According to officers related to the undertaking, the ONGC Energy Centre, beneath the management of Sunil Kumar and his colleagues, is eager to take these applied sciences in the direction of full industrial deployment.
Beyond fuels, Dr. Yadav additionally advocates the event of biorefineries primarily based on agricultural residues. According to him, farmers may considerably enhance their revenue if agricultural waste is pelletised and transformed catalytically into fuels and chemical substances. In such built-in biorefineries, cellulose, hemicellulose, and lignin from biomass might be remodeled into a variety of business merchandise.

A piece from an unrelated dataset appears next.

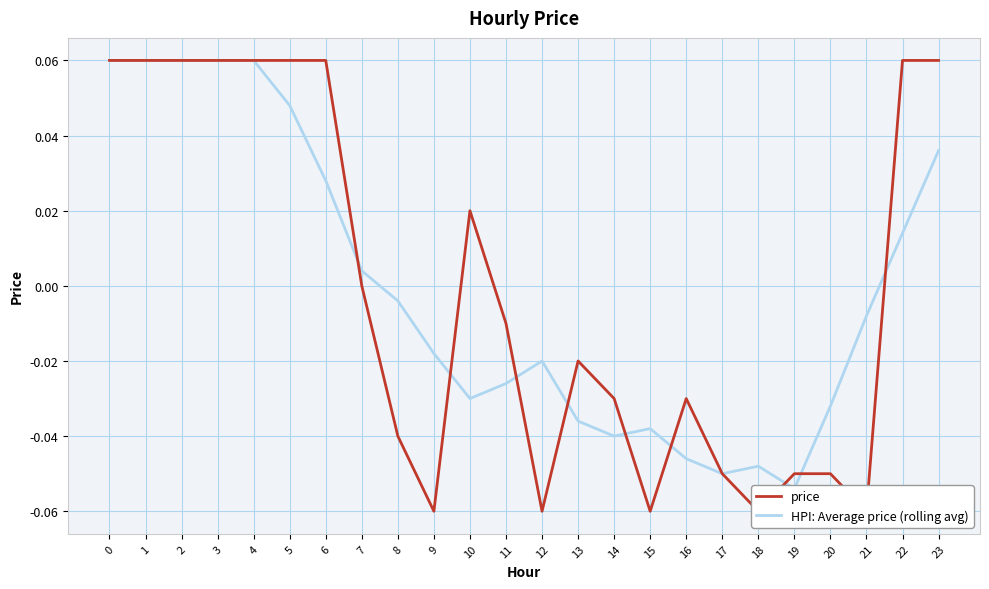

Which category has the lowest value in the HPI: Average price (rolling avg) series?

19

He has additionally proposed a novel coverage method to tackle plastic waste. Instead of banning plastics, Dr. Yadav suggests introducing a refundable deposit of Rs. 20 on each plastic article, no matter form, dimension or thickness, together with barcoding and digital monitoring. Such a system may encourage assortment and recycling on the supply whereas creating employment alternatives and integrating waste assortment with India’s UPI-based digital cost ecosystem.
Dr. Yadav believes that India is coming into a decisive part in science and technology and that universities, analysis laboratories and business should work collectively to develop options that profit society.
“India’s time has come,” he stated. “Nothing is waste—it is only wealth waiting to be transformed. What we need most is a change in mindset.”